What happened online in fall 2023 became the new framework for digital Jew-hatred in 2024: the flooding of online spaces featuring physical harm to Jews and their communities, followed by the denial of atrocities committed against them as a precursor to justification and open calls for more violence.
CyberWell saw this cycle repeated online during the pogrom against Jewish tourists in Amsterdam last month. Though clearly documented, influential anti-Israel voices were quick to deny the digital evidence that the attack was organized in its nature via Telegram, WhatsApp and Instagram, potentially led in part by Middle Eastern Uber and taxi drivers, at least one of whom recorded himself running Israeli soccer fans over in the streets and uploaded it onto social media. Further, the same voices justified the ambush-style “Jew-hunt” by claiming that it was a reaction to certain fans tearing down the Palestinian flag from residential homes and singing anti-Arab songs. Within 24 hours of the attack, the inverted red triangle, an official terror symbol of Hamas, alongside the word “Amsterdam” was posted over a thousand times, reaching 8 million users on the platform X alone, calling for the violence to continue. Additionally, under seemingly innocuous hashtags like #peopleofallahineurope, social media platforms were used to call for more violence against Jews at additional soccer matches across Europe.

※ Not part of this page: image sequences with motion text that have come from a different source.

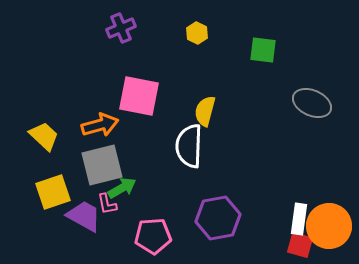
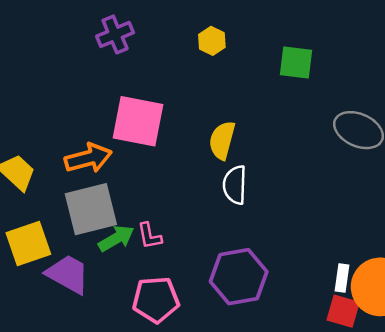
white semicircle: (189, 146) -> (235, 185), moved, size x0.7
pink L-shape: (107, 204) -> (149, 236), moved
white rectangle: (299, 219) -> (342, 278), size x0.7

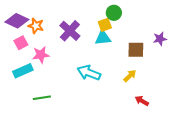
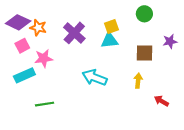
green circle: (114, 13) -> (144, 14), moved
yellow arrow: (130, 76) -> (138, 81), turned -40
red arrow: (142, 101) -> (161, 101), moved

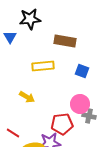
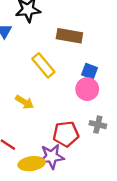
yellow rectangle: (43, 66) -> (43, 65), turned 55
pink circle: (80, 104) -> (87, 89), moved

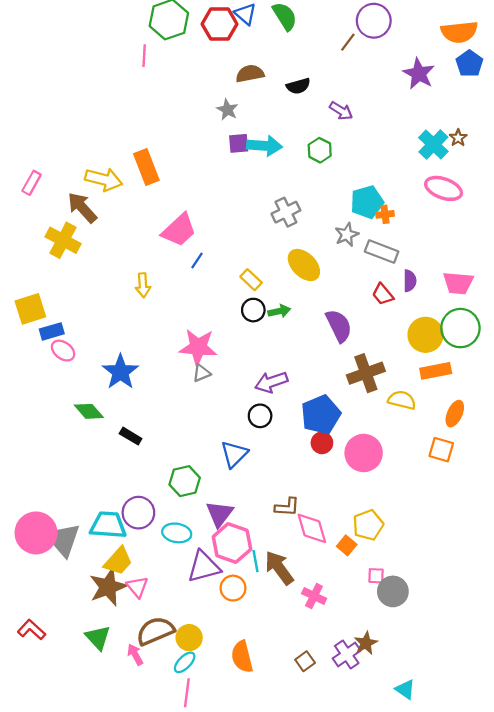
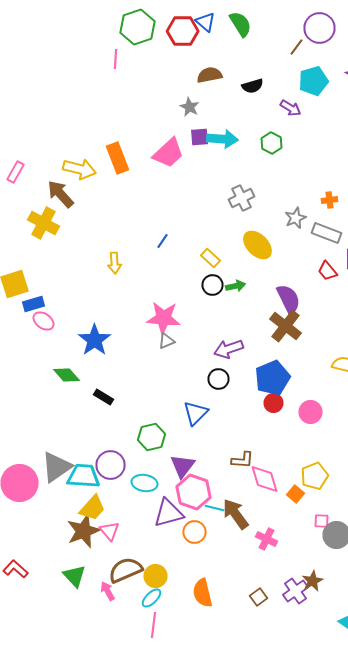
cyan pentagon: (367, 202) -> (314, 81), moved
pink trapezoid: (179, 230) -> (168, 153), moved
brown cross: (366, 373) -> (286, 326), moved, turned -32
pink circle: (364, 453) -> (310, 412), size x0.7
gray triangle: (63, 540) -> (56, 467), moved, turned 36
cyan line: (256, 561) -> (214, 508), turned -66

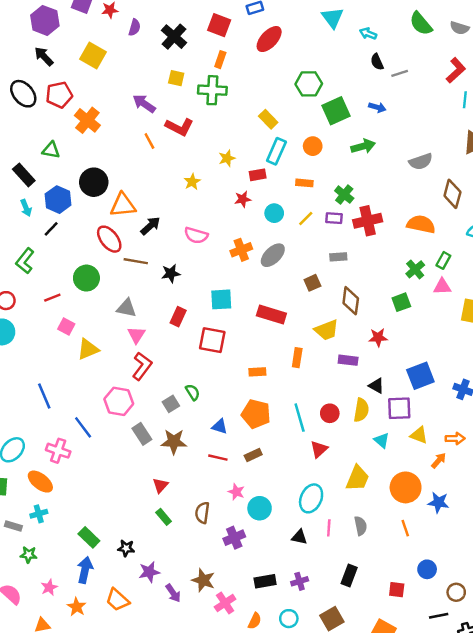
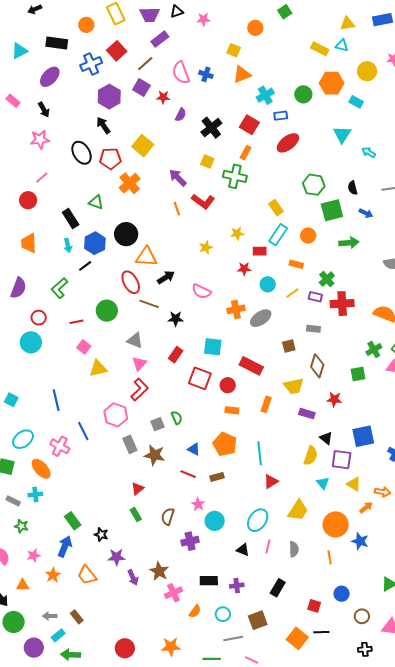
yellow square: (93, 55) -> (143, 146), moved
black semicircle: (377, 62) -> (353, 188), moved
red circle: (330, 413) -> (228, 385), moved
black line: (439, 616) -> (321, 632), moved

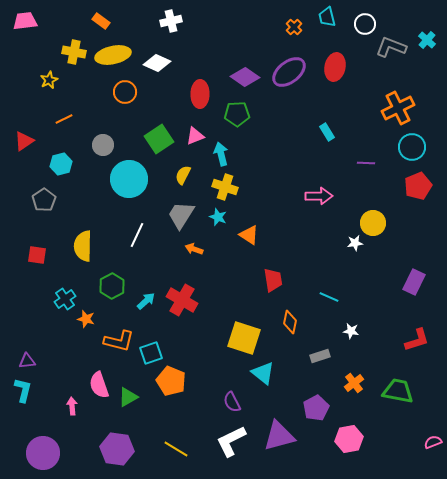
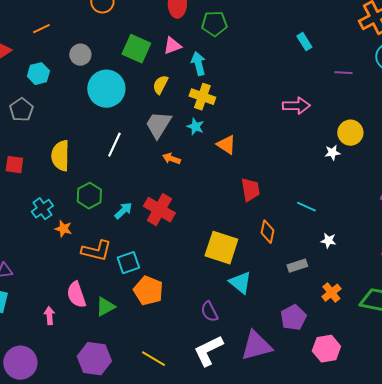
green square: (159, 139) -> (136, 49), turned -32

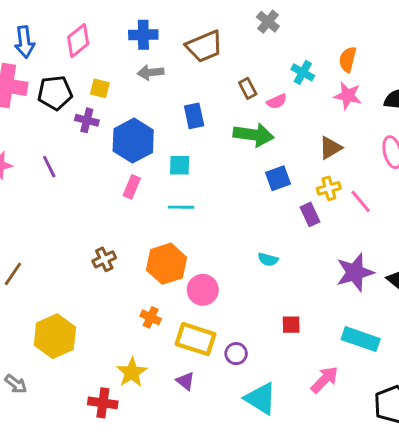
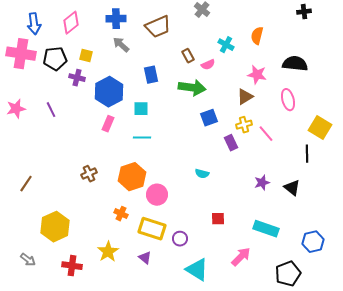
gray arrow: (151, 72) -> (121, 45), turned 48
pink star: (348, 96) -> (257, 75), moved
purple star: (355, 272) -> (262, 183), size x0.6
red cross: (103, 403) -> (72, 266), moved

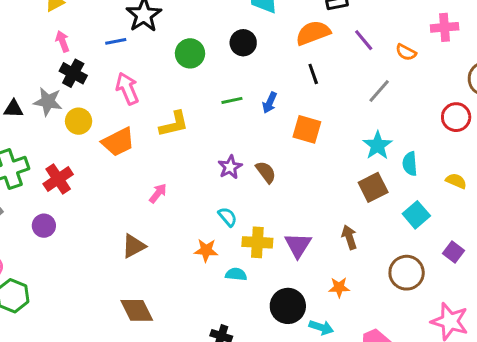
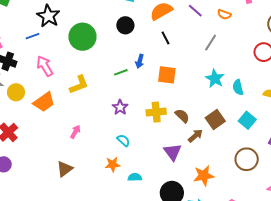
black circle: (243, 43) -> (125, 25), moved
green circle: (190, 53) -> (83, 37), size x1.4
green line: (232, 100) -> (121, 72), moved
brown semicircle: (266, 172) -> (182, 116), moved
brown square: (373, 187) -> (215, 120), moved
brown arrow: (349, 237) -> (195, 136), moved, turned 77
yellow cross: (257, 242) -> (156, 112), moved
orange star: (339, 287) -> (204, 176), size x1.5

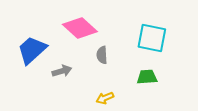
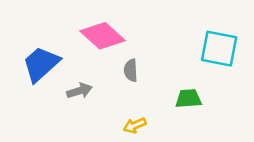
cyan square: (152, 38) -> (219, 49), moved

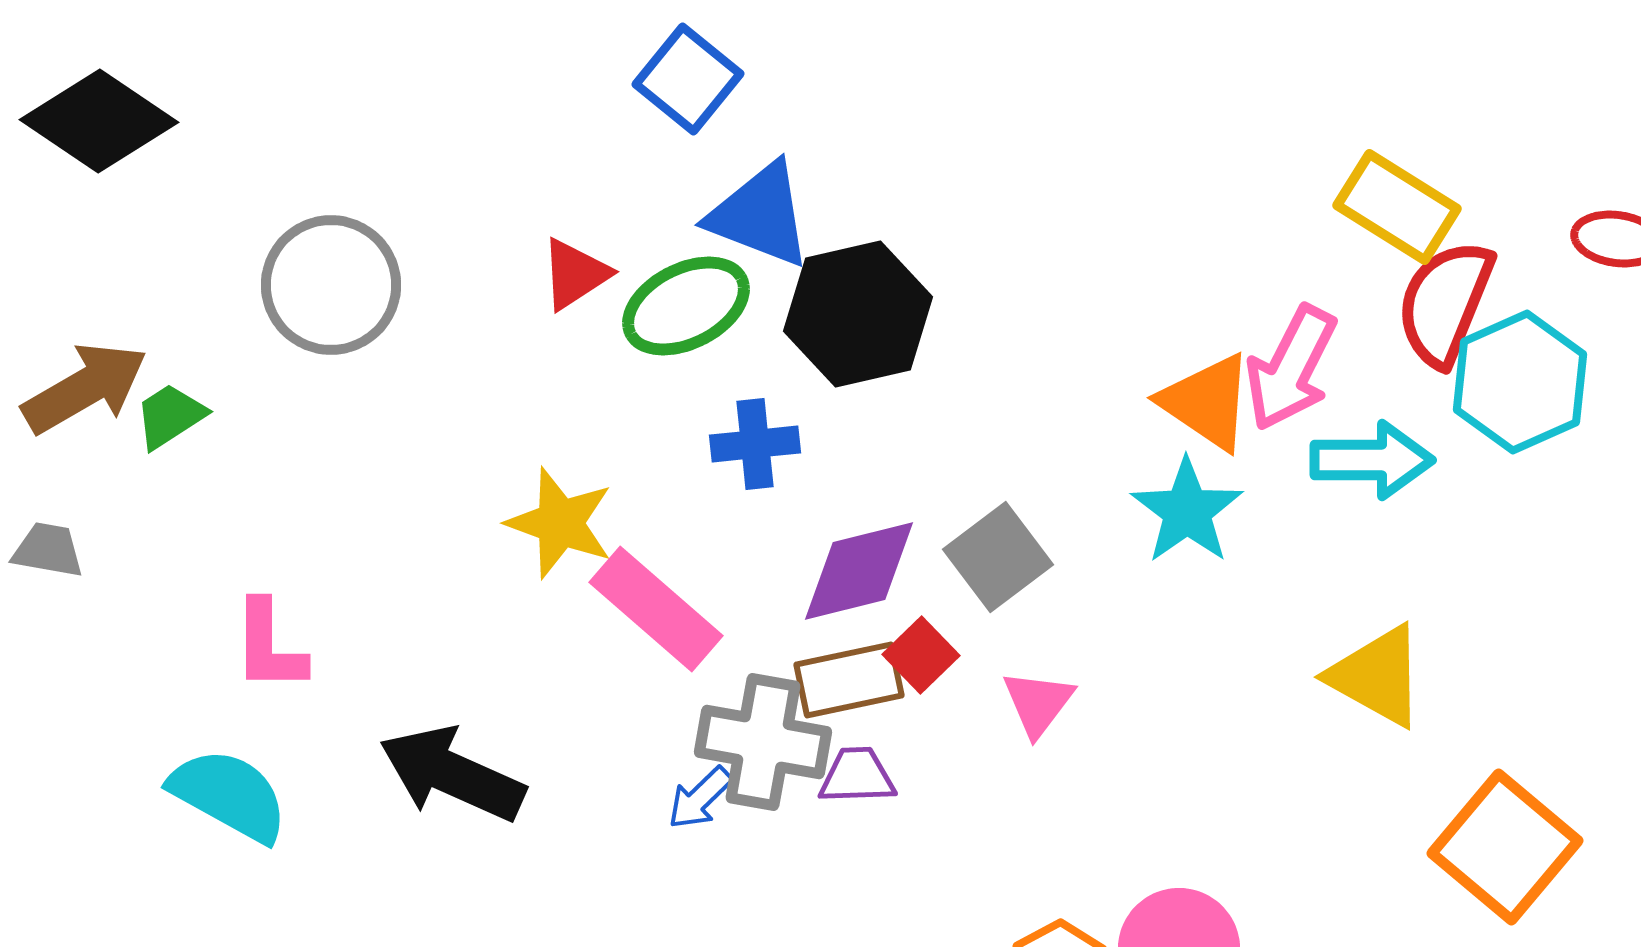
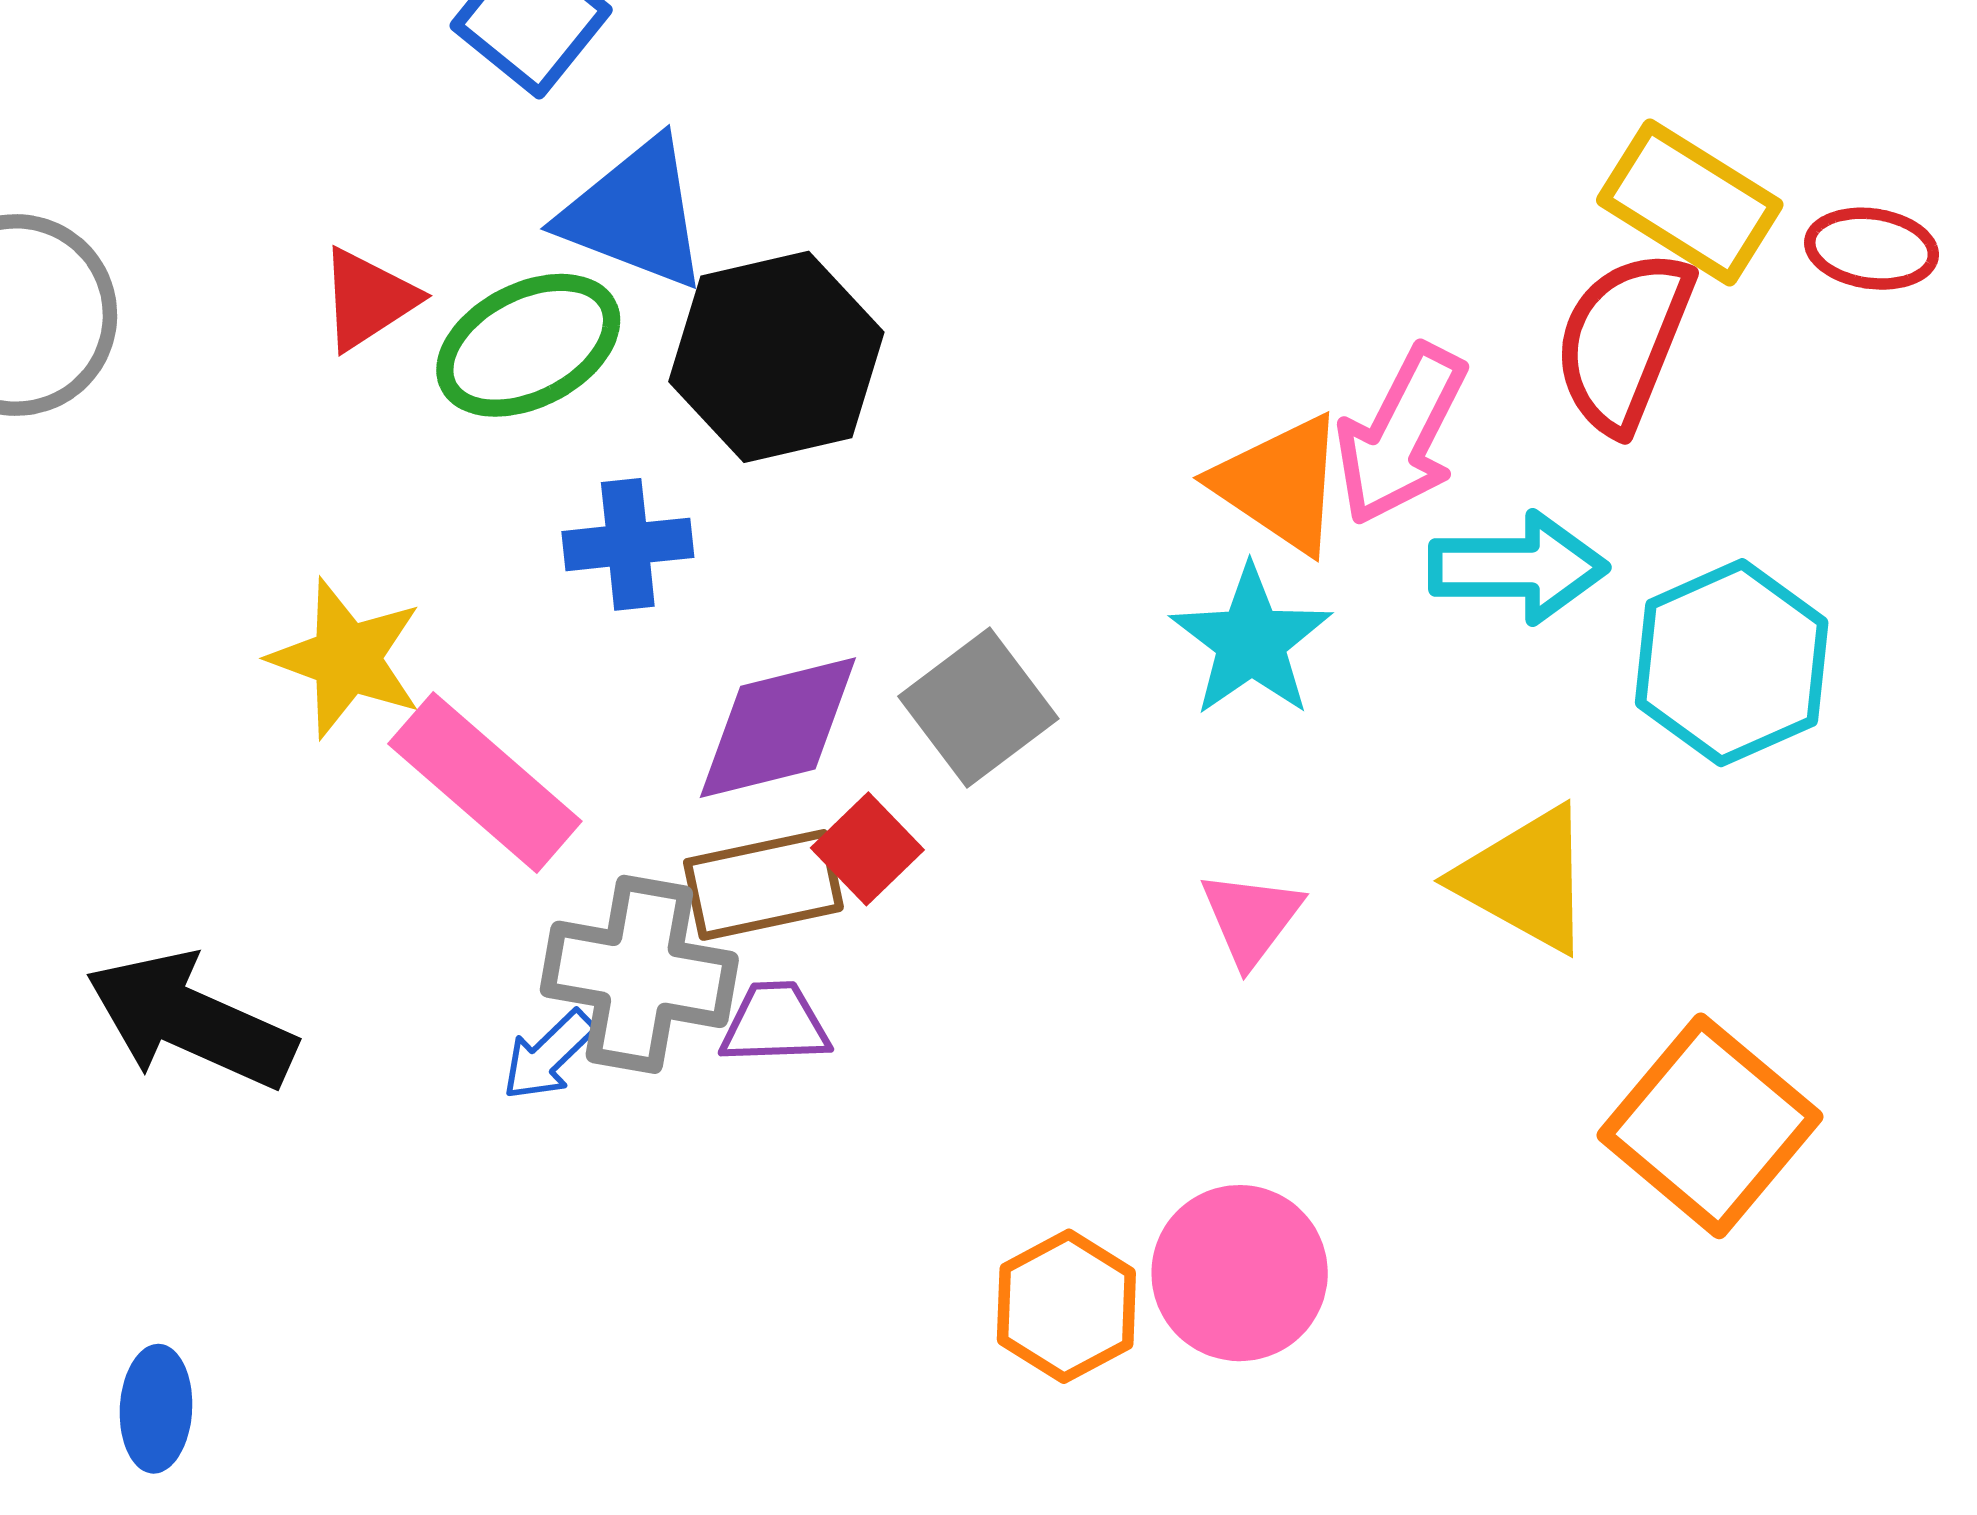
yellow rectangle: (1397, 207) -> (1690, 202), moved
cyan hexagon: (1520, 382) -> (1732, 663), moved
pink triangle: (1038, 703) -> (1251, 918), moved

The real-time response of social media platforms has proved to be a complete failure in the face of repeating surges in violent antisemitic attacks that are amplified, praised and mimicked online. But the repercussions of this systematic failure to enforce digital policy at scale do not only affect the Jewish community. From the online veneration of Luigi Mangione, who killed UnitedHealthcare CEO Brian Thompson, to the dark Letter to America trend on TikTok and the Instagram influencer who became known as the Timothee Chalamet of the Yemeni Houthis, social media platforms are becoming supercharged megaphones for glorifying vigilantism and terrorism, even though that content is in direct violation of their policies.
As big tech CEO’s have made their respective pilgrimages to Mar-a-Lago to drop off million-dollar checks to support the inauguration of the incoming President Donald Trump, and ahead of the Supreme Court discussion of the TikTok ban next month, it is up to all of us to remain engaged and demand effective legal reform to spur social media platform accountability and effective enforcement of digital policies. Otherwise, in 2025, we will continue to be fed a steady diet of algorithmically reinforced hatred, violence and calls to terror with very real consequences offline.
Tal-Or Cohen Montemayor is the founder and executive director of CyberWell, an independent tech nonprofit working with social media platforms to monitor and catalog antisemitic rhetoric while improving enforcement and enhancement efforts through community standards and hate speech policies.